== EXCERPT PROVIDED ==

******************************

Northern Ireland riots: Bus hijacked and set on fire in Belfast

A bus has been hijacked and set on fire in Belfast as violence esaclated on the sixth consecutive night of unrest on the streets of Northern Ireland.

Prime minister Boris Johnson said he was “deeply concerned by the scenes” after the double-decker bus pelted with petrol bombs in the west of the city.

The attack was one of the several incidents on Wednesday evening on the peace line street that links the loyalist Shankill Road with the nationalist Springfield Road.

Stones were thrown at officers and a press photographer was assaulted as crowds gathered in the area, while petrol bombs were thrown from both sides of the peace line’s dividing wall.

Writing on Twitter, Mr Johnson said: “I am deeply concerned by the scenes of violence in Northern Ireland, especially attacks on PSNI who are protecting the public and businesses, attacks on a bus driver and the assault of a journalist.

“The way to resolve differences is through dialogue, not violence or criminality.”

Read more:

The violence followed five previous nights of unrest in loyalist communities amid tensions over the Northern Ireland Protocol on Brexit and the Police Service of Nothern Ireland’s handling of alleged coronavirus regulation breaches by Sinn Fein at the funeral of republican Bobby Storey.

Police drug seizures from the Ulster Defence Association loyalist paramilitary group have also been linked to the recent unrest.

First minister Arlene Foster said: “There is no justification for violence. It is wrong and should stop.”

SDLP MP Claire Hanna also criticised the violence, tweeting: “We’re told by the apologists that these protests & riots are borne of frustration about not being listened to, but an excellent photo journalist is attacked while trying to capture the story.”

******************************

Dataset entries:
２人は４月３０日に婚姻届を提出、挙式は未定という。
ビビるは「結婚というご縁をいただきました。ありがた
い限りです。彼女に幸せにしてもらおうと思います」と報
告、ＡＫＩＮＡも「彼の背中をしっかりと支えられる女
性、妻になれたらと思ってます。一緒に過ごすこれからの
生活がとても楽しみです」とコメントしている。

******************************

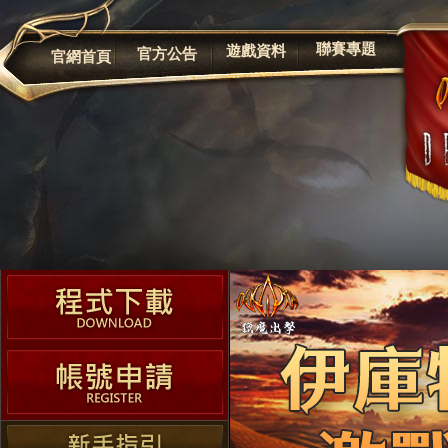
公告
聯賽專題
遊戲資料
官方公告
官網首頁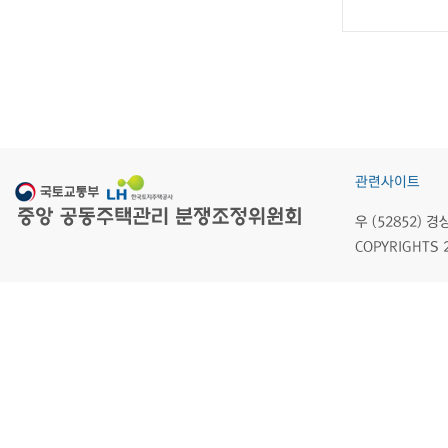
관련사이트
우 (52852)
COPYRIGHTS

******************************

== TASKS ==
#1 From the Belfast riots article, quote the passage that begins with "Prime minister Boris" and ends after "nationalist Springfield Road.".
#2 According to the Belfast riots article, which two roads does the peace line street connect?
The dataset entries aren't needed here.

== ANSWERS IN ORDER ==
#1
Prime minister Boris Johnson said he was “deeply concerned by the scenes” after the double-decker bus pelted with petrol bombs in the west of the city.

The attack was one of the several incidents on Wednesday evening on the peace line street that links the loyalist Shankill Road with the nationalist Springfield Road.

#2 The loyalist Shankill Road and the nationalist Springfield Road.